GTR has funded most of the projects through its network-wide, multimillion-pound improvement programme. Facilities at ten stations were funded by the Department for Transport's Cycle-Rail fund, managed by the sustainable transport charity Sustrans. These include the schemes at Bexhill and four other East Sussex stations, which were further supported by the County and District Councils. At Denmark Hill's 85-bike hub in South London, two nearby NHS hospitals topped up the Government funding. In return, a tenth of the spaces will be reserved for hospital employees.

The government fund aims to improve cycling facilities at stations, promote economic growth, improve journeys, and encourage environmentally-friendly 'active travel' to cut carbon and improve health.

Sarah Leeming, Interim Director for south of England at Sustrans, said: "Combining walking and cycling with rail helps people reduce their reliance on the car and makes for healthy journeys. The shift towards more sustainable modes of transport can also go a long way to alleviating congestion and air pollution in our towns and cities."
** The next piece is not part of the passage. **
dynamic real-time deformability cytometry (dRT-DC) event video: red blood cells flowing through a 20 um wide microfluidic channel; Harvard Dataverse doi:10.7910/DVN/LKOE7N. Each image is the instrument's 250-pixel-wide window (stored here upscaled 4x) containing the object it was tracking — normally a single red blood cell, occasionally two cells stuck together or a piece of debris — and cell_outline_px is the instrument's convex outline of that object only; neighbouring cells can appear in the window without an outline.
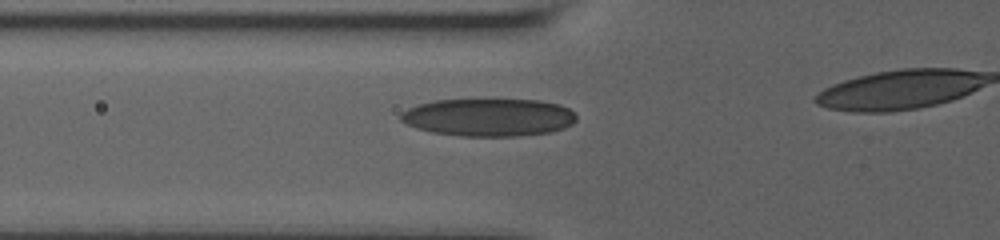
{"species": "human", "species_latin": "Homo sapiens", "temperature_condition": "room temperature", "stored_images_in_passage": 8, "segment_of_instrument_passage": [1, 2], "camera_frame_rate_fps": 3000, "um_per_image_px": 0.085, "donor": {"sex": "male"}, "frame": {"image": 1, "passage_image": 7, "time_ms": 5.0, "image_size_px": [1000, 240], "cell_outline_px": [[576, 120], [572, 124], [564, 128], [552, 132], [516, 136], [460, 136], [432, 132], [416, 128], [400, 120], [400, 112], [408, 108], [432, 100], [540, 100], [560, 104], [568, 108], [576, 116]], "centroid_in_image_um": [41.54, 9.97], "position_along_channel_um": 84.3, "area_um2": 38.67}}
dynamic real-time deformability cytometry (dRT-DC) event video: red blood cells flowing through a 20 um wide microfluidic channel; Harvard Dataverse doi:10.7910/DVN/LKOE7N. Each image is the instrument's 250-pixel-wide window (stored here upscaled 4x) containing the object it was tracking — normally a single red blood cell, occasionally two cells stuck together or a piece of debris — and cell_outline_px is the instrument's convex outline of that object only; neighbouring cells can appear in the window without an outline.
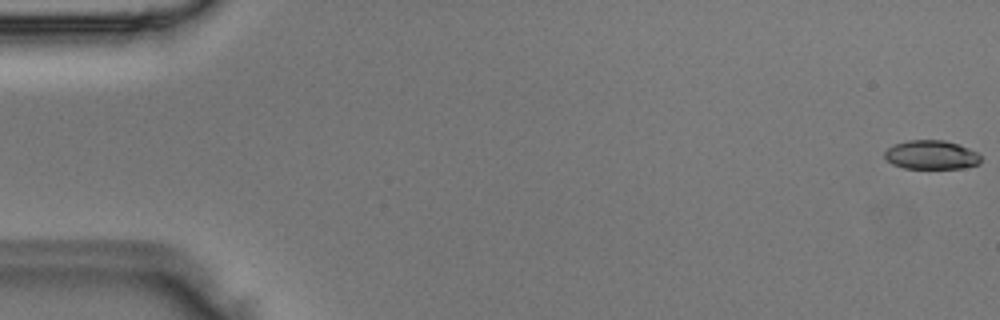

Tom Moran, Managing Director for Great Northern and Thameslink, said: "We're making stations more sustainable, valuable assets for the communities they serve, with improvements local people have told us they want.

"We've added over 1,000 secure spaces for bikes - enough for every competitor in five Tours de France! We're confident that this will encourage even more customers to take up healthy travel that's good for the environment.

"We're proud to be working across our network with charities, local authorities, the NHS and many other partners, to support the post-lockdown recovery - building back better and greener."

To support sustainable transport combinations further, GTR have installed 39 new electric vehicle charging points, including 12 at Haywards Heath in West Sussex.

All 235 GTR stations now have a smart water meter. Constant monitoring and leak alerts could save an estimated 40 million litres a year - enough to fill 130,000 baths or make 174 million cups of tea!

Among more than 90 landscaping projects in GTR's programme are the 're-wilding' of nine areas using wildflower turf - another water-saving measure - and 19 'bee gardens', with plants chosen to attract pollinating insects. Most have been created by the Eastern and London regional branches of the community and environmental charity Groundwork Trust.

For its 18 station projects in the Capital, Groundwork London have recruited young local unemployed people to form a "Green Team" who undertake formal training to gain a City & Guilds horticulture and employability qualifications, and get dedicated job-search support.